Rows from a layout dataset
■ ■ ■

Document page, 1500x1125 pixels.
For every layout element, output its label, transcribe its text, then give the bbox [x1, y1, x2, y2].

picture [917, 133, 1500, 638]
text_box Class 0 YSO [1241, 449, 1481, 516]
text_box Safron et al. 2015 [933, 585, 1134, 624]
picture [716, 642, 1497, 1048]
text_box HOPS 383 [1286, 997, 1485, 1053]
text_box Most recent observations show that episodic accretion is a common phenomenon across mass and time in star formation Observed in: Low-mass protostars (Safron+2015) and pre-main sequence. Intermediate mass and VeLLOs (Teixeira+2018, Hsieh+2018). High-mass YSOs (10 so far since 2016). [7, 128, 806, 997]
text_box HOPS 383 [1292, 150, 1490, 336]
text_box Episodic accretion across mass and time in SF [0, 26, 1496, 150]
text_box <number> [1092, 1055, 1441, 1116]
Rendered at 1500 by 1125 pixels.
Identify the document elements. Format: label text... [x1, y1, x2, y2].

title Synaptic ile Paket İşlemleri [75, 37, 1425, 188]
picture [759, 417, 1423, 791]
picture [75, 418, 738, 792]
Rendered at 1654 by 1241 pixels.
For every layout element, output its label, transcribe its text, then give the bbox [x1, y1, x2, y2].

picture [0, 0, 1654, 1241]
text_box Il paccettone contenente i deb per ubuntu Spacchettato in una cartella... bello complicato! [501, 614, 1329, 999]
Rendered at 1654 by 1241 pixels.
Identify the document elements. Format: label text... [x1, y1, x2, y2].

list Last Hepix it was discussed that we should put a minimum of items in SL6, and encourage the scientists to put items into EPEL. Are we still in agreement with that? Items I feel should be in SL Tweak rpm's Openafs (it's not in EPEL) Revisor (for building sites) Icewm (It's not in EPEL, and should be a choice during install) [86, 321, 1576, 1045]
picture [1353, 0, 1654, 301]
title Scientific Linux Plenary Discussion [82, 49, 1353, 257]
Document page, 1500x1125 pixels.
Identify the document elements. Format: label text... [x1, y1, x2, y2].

■ ■ ■

## WHAT THIS TASK INVOLVES
Write out every line of the records above word for word, with nothing changed, added or left out.

## CORRECT RESULT
Document page, 1500x1125 pixels.
For every layout element, output its label, transcribe its text, then give the bbox [x1, y1, x2, y2].

picture [917, 133, 1500, 638]
text_box Class 0 YSO [1241, 449, 1481, 516]
text_box Safron et al. 2015 [933, 585, 1134, 624]
picture [716, 642, 1497, 1048]
text_box HOPS 383 [1286, 997, 1485, 1053]
text_box Most recent observations show that episodic accretion is a common phenomenon across mass and time in star formation Observed in: Low-mass protostars (Safron+2015) and pre-main sequence. Intermediate mass and VeLLOs (Teixeira+2018, Hsieh+2018). High-mass YSOs (10 so far since 2016). [7, 128, 806, 997]
text_box HOPS 383 [1292, 150, 1490, 336]
text_box Episodic accretion across mass and time in SF [0, 26, 1496, 150]
text_box <number> [1092, 1055, 1441, 1116]
Rendered at 1500 by 1125 pixels.
Identify the document elements. Format: label text... [x1, y1, x2, y2].

title Synaptic ile Paket İşlemleri [75, 37, 1425, 188]
picture [759, 417, 1423, 791]
picture [75, 418, 738, 792]
Rendered at 1654 by 1241 pixels.
For every layout element, output its label, transcribe its text, then give the bbox [x1, y1, x2, y2].

picture [0, 0, 1654, 1241]
text_box Il paccettone contenente i deb per ubuntu Spacchettato in una cartella... bello complicato! [501, 614, 1329, 999]
Rendered at 1654 by 1241 pixels.
Identify the document elements. Format: label text... [x1, y1, x2, y2].

list Last Hepix it was discussed that we should put a minimum of items in SL6, and encourage the scientists to put items into EPEL. Are we still in agreement with that? Items I feel should be in SL Tweak rpm's Openafs (it's not in EPEL) Revisor (for building sites) Icewm (It's not in EPEL, and should be a choice during install) [86, 321, 1576, 1045]
picture [1353, 0, 1654, 301]
title Scientific Linux Plenary Discussion [82, 49, 1353, 257]
Document page, 1500x1125 pixels.
Identify the document elements. Format: label text... [x1, y1, x2, y2].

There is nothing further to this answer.